▶ SELECTED TEXT:
Minor nitpick: You don't need to use ptr_fun here, and if you do, you need to `#include `. (you probably shouldn't `using namespace std` either but I'm assuming this isn't for production code) – Billy ONeal Apr 11 '10 at 06:27
I omitted some trivial functionality, like the assignment operator, constructors, accessors and so on. The `url` class shouldn't have mutators. For the equality operator, you might add a hash member that you fill in while parsing the original string. Then, comparing two urls for equality should be very fast. It also means some extra complexity; it's your call. – wilhelmtell Apr 11 '10 at 07:07
5

@Billy I always bring namespace `std` into my compilation units (not the headers!). I think it's perfectly fine, and I think that having `std::` all over the place poses more pollution and eye-fatigue than bringing in the namespace. – wilhelmtell Apr 11 '10 at 07:12
15

Funny how things are, on the very contrary I agree with Billy ONeal and remove all `using namespace` I came accross. If you really repeat a symbol, you can always have `using std::string;` but I prefer to have namespace qualification, makes it easier for poor old me to understand where that symbol came from. – Matthieu M. Apr 11 '10 at 11:45
You also don't account for the example.com:port/pathname syntax. – Chris K Jul 14 '10 at 01:33
10

There are a lot of URI/URL forms not supported besides example.com:port/pathname. For instance http:/pathname and more importantly http://username:password@example.com/pathname#section - all the combinations are listed in http://www.ietf.org/rfc/rfc2396.txt - they show the following regex: ^(([^:/?#]+):)?(//([^/?#]*))?([^?#]*)(\?([^#]*))?(#(.*))? – jdkoftinoff Oct 18 '10 at 02:52

score 14 · Answer 4 · answered Aug 16 '13 at 20:09

POCO's URI class can parse URLs for you. The following example is shortened version of the one in POCO URI and UUID slides:

#include "Poco/URI.h"
#include <iostream>

int main(int argc, char** argv)
{
    Poco::URI uri1("http://www.appinf.com:88/sample?example-query#frag");

    std::string scheme(uri1.getScheme()); // "http"
    std::string auth(uri1.getAuthority()); // "www.appinf.com:88"
    std::string host(uri1.getHost()); // "www.appinf.com"
    unsigned short port = uri1.getPort(); // 88
    std::string path(uri1.getPath()); // "/sample"
    std::string query(uri1.getQuery()); // "example-query"

▶ DATA PROVIDED:
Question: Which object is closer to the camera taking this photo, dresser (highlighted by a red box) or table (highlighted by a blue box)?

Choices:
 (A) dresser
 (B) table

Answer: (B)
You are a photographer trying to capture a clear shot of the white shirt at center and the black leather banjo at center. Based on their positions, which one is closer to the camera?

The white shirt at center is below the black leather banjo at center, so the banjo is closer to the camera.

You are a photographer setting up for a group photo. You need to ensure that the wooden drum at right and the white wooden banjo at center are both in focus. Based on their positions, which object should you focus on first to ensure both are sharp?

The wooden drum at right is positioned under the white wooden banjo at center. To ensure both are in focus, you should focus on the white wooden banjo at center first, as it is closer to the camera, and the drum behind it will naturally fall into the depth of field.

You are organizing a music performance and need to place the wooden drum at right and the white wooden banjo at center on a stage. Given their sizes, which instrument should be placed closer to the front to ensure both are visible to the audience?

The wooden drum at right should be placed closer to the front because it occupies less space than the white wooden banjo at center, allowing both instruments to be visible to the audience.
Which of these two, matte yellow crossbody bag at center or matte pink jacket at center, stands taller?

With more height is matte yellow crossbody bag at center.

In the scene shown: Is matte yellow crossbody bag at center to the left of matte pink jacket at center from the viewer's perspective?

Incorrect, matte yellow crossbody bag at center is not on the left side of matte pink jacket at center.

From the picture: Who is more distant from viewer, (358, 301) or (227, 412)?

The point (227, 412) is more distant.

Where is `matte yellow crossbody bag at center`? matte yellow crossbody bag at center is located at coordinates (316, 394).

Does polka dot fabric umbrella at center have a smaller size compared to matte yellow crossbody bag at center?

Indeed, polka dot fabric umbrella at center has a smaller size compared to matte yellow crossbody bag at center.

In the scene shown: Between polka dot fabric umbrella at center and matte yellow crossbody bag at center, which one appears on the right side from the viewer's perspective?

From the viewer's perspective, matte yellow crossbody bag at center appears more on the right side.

▶ WHAT TO WORK ON:
(1) Name every getter method that the code example in the URL-parsing thread calls on the Poco::URI object.
(2) Count how many lines of the records contain the word "distant", with case mattering. Reply with the number alone.

▶ ANSWERS PROVIDED:
(1) getScheme, getAuthority, getHost, getPort, getPath, getQuery

(2) 2